Sources: https://en.wikipedia.org/wiki/Pairwise_comparison#:~:text=Pairwise%20comparison%20generally%20is%20any,the%20two%20entities%20are%20identical.
https://en.wikipedia.org/wiki/Elo_rating_system
http://www.glicko.net/research/acjpaper.pdf
http://www.glicko.net/research/glicko.pdf

The basis for every single paired comparison model is comparing two objects to see which is preferred, not measuring true “skill”

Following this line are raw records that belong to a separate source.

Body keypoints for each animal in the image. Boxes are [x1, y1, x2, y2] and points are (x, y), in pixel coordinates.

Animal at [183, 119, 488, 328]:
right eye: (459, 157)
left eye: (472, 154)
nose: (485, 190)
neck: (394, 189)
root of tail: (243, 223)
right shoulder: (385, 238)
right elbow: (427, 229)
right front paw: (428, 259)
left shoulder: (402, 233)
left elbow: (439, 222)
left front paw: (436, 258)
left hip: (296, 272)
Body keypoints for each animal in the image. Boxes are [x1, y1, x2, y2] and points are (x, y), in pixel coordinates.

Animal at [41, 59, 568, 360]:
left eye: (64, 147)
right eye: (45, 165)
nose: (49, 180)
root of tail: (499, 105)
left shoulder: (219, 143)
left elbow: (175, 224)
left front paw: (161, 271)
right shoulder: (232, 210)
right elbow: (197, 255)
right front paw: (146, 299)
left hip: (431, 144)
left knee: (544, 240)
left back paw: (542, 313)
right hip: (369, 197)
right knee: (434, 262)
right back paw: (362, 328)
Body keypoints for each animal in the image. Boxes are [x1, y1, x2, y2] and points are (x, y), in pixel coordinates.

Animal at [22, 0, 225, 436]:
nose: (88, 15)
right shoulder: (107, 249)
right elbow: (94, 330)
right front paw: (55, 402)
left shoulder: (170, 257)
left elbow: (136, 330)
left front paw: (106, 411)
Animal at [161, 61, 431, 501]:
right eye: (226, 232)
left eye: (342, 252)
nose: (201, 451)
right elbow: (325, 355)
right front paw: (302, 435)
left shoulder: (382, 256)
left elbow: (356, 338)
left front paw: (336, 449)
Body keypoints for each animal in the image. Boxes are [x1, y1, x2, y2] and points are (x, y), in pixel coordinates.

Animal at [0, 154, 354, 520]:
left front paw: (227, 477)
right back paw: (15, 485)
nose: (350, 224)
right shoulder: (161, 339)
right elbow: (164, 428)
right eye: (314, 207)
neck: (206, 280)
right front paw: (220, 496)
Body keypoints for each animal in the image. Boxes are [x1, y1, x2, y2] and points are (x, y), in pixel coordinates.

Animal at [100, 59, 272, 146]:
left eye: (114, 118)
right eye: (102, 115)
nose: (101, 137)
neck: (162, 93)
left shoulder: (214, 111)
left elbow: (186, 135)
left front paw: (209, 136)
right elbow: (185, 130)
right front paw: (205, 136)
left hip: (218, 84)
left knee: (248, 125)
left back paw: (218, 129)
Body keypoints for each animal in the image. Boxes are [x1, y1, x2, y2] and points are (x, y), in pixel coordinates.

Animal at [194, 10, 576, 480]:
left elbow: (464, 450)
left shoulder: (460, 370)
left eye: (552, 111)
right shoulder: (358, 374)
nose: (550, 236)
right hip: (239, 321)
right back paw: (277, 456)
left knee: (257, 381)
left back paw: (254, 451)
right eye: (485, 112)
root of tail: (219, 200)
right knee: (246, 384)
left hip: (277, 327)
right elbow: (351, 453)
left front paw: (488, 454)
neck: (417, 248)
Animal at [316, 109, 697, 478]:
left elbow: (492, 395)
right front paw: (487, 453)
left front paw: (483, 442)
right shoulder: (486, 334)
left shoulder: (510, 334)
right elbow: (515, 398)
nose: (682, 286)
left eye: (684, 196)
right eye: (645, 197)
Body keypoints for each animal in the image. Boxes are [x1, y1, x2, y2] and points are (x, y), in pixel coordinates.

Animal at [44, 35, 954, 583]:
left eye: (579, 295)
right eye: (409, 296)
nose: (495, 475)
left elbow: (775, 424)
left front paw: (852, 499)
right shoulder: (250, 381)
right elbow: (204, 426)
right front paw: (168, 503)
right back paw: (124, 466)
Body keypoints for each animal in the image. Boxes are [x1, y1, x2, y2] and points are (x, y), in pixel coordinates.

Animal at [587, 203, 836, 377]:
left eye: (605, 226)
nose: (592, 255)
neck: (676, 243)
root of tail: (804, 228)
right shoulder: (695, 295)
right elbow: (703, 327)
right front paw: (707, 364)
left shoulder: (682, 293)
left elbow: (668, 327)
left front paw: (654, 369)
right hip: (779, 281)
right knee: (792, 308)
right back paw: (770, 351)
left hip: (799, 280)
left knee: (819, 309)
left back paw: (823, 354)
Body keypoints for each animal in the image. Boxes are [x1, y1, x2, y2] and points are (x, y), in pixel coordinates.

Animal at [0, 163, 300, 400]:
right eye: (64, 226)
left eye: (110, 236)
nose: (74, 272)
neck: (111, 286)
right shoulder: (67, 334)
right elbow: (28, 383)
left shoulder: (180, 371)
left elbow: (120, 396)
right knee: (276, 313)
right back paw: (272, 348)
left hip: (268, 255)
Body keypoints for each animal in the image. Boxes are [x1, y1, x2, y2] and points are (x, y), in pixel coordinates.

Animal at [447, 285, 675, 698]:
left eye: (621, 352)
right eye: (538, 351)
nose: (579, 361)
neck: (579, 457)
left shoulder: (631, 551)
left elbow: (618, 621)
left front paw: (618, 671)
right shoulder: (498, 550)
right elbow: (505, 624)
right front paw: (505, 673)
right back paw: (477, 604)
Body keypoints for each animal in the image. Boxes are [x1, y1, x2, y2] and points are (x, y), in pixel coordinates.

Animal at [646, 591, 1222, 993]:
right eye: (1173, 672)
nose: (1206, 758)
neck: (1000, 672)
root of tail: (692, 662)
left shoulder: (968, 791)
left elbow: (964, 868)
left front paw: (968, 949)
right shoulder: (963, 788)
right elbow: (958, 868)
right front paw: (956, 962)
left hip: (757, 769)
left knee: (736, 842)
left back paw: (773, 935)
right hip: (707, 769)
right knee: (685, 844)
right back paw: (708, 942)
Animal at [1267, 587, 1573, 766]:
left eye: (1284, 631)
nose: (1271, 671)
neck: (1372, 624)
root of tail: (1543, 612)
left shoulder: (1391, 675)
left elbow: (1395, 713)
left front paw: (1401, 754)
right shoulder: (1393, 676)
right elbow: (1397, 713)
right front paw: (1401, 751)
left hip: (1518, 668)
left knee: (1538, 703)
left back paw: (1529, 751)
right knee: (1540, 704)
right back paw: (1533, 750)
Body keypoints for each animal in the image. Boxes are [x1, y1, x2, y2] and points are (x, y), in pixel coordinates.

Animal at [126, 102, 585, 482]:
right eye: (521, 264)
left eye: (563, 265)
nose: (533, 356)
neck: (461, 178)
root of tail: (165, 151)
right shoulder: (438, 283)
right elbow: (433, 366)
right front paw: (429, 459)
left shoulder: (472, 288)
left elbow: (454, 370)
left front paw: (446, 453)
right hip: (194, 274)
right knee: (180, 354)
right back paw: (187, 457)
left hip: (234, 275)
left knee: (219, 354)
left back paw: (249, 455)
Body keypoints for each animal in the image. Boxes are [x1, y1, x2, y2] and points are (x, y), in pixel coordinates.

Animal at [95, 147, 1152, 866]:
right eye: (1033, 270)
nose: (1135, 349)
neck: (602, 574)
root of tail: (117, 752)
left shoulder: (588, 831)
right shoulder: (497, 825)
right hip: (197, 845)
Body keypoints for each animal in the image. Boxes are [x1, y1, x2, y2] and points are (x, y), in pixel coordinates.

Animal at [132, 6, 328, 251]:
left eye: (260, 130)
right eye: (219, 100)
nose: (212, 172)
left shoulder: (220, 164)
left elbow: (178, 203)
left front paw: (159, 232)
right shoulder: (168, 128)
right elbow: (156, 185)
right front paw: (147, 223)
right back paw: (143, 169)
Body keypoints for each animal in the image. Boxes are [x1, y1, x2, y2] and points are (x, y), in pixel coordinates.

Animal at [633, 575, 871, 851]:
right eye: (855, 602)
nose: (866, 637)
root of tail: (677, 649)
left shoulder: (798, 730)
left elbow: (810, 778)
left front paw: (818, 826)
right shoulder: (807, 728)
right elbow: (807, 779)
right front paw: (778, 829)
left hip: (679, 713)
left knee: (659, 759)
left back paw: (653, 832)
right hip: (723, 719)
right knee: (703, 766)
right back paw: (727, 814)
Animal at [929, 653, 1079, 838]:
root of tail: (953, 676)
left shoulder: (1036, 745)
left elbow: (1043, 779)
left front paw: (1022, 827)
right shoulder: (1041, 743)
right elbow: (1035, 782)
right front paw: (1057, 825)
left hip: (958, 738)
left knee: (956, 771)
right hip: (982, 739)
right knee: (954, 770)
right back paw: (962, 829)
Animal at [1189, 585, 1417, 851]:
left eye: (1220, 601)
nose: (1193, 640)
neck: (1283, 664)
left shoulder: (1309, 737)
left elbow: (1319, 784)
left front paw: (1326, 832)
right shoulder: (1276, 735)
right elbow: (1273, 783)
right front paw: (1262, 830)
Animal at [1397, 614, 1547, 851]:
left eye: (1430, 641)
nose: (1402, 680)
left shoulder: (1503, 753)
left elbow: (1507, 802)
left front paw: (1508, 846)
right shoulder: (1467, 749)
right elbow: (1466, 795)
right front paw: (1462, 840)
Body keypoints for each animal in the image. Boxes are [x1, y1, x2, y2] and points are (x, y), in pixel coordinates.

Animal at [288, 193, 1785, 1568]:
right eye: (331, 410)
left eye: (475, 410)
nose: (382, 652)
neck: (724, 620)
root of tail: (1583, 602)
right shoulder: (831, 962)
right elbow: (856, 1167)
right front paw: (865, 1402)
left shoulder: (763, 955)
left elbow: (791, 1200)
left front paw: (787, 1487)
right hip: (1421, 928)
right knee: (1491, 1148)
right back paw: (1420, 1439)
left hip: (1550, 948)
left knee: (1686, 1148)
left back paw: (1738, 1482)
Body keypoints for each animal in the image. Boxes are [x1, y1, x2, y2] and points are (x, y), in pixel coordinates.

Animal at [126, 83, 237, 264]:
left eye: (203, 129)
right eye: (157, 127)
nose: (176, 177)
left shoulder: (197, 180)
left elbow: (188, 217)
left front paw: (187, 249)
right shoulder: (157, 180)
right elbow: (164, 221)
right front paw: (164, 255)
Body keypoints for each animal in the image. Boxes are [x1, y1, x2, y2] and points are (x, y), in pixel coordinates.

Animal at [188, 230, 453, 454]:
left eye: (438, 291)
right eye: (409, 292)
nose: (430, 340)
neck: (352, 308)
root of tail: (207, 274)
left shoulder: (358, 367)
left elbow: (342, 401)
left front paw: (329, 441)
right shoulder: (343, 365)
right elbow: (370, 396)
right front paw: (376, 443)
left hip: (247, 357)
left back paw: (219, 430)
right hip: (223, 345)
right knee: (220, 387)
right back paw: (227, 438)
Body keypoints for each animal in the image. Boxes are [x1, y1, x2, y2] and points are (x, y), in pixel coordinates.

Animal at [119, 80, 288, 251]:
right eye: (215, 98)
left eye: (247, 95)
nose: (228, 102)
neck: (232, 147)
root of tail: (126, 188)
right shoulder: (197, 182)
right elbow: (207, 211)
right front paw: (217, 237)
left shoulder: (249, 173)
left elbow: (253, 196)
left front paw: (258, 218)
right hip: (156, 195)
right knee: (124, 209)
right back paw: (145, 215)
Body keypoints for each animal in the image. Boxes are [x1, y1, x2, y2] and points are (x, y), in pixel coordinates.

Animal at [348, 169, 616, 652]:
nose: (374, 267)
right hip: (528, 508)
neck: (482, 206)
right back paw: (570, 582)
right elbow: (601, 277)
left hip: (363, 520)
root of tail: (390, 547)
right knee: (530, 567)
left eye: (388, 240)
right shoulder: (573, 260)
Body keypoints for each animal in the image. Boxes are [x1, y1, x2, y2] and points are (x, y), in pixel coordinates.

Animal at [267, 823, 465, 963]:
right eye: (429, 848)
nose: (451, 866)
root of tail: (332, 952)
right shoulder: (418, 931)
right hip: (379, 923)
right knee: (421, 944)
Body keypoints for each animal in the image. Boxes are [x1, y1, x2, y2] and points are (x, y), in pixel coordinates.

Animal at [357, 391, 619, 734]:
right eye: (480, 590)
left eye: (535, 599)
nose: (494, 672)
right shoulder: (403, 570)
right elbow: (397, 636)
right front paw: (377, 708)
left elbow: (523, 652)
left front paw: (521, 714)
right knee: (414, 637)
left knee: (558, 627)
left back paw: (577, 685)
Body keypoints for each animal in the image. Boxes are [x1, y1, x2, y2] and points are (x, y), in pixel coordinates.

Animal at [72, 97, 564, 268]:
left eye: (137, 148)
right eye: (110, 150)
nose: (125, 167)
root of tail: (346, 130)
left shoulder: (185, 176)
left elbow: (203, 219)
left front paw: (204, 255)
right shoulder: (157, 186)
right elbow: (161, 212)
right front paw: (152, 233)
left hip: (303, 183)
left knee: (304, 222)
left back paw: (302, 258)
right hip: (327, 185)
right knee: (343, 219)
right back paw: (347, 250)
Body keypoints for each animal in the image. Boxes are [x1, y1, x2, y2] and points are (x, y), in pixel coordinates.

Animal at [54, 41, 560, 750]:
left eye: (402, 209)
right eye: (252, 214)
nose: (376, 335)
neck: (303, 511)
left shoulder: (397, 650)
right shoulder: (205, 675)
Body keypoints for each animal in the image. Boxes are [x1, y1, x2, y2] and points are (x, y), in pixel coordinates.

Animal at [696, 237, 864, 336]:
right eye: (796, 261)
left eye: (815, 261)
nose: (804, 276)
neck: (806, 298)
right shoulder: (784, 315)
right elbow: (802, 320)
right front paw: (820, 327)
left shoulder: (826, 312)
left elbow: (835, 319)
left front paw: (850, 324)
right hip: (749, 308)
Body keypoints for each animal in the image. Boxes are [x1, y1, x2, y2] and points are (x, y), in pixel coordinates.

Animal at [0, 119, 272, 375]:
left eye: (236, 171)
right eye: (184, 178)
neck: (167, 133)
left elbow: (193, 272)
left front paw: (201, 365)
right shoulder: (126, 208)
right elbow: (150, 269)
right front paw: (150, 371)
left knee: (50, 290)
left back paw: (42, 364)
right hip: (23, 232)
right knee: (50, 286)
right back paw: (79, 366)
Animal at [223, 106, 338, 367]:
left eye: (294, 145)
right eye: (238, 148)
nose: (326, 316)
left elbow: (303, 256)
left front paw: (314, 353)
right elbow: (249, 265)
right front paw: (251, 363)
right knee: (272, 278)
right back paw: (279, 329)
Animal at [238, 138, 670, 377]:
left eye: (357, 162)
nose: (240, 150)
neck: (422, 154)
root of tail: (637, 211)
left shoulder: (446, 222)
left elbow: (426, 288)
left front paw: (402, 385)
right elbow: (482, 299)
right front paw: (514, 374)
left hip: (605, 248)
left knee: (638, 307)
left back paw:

tEhbAtZ-1845 · July 14, 2020, 5:27am

Cheezecake:

Elo comparisons across different matchups are not comparable. Lets say that the average zerg player has a true skill of 1500, and lets say that the average terran player has a **true skill of 2500 and both t/z skill distributions have a sd of 500 points. now the way elo works is that it doesn’t know what your “True” skill rating is, the only way it can try to estimate your skill is be seeing how many times an individual wins relative to the other players, it creates a forced average rating (usually 1500) for the distribution of ratings . Now what does this mean? This means that if we have a terran player who’s true skill is 2 standard deviations above the average of terran players (3500) his elo rating will only be 2500 (in tvt). If we have a zerg player who’s true skill is 2 standard deviations above the average zerg, his elo rating will also be 2500. Since the zerg/terran players both have the same elo rating of 2500 does this mean they are both just as skilled? no, they both have the same rating but the terran player is more skilled

This is a circular argument. If they are comparable depends on if the population distributions are similar or not. You created a situation where they are dissimilar and said this is proof that they are dissimilar.

A T-test it what is used to compare the means of two samples to see if they came from the same parent distribution.

In probability and statistics, Student’s t-distribution (or simply the t-distribution) is any member of a family of continuous probability distributions that arises when estimating the mean of a normally distributed population in situations where the sample size is small and the population standard deviation is unknown. It was developed by William Sealy Gosset under the pseudonym Student.

The t-distribution plays a role in a number of widely used statistical analyses, including Student’s t-test for assessing the statistical significance of the difference between two sample means, the construction of confidence intervals for the difference between two population means

VichelChaos-2623 · July 14, 2020, 5:31am

This is where I am going to start inserting some very strong assumptions for the sake of actually being able to work with the data in such a way. My first assumption is that players from the three races have the exact same average true skill and standard distribution because they are subsets that come from the same set (human population and sorry if I’m using the wrong vocabulary, bealieve me this is harder than it seems…) and that there is no factor that makes people from different “skill potential” (lets say reflexes, multitasking, hand to eye coordination, situation analysis, etc) pick different races. I’m making this strong assumption because, well, I want to test if it actually can give me results that, even if not accurate, at least can give me some conclusions to draw.

Then, I’m taking mirror matchups as the way to put each player into this “greater skill line” per se. Like, using mirror matchups where balance and matchup difference meta is not an issue to remove those factors, and then assuming that the standard deviation will take care of the randomness of the matchup.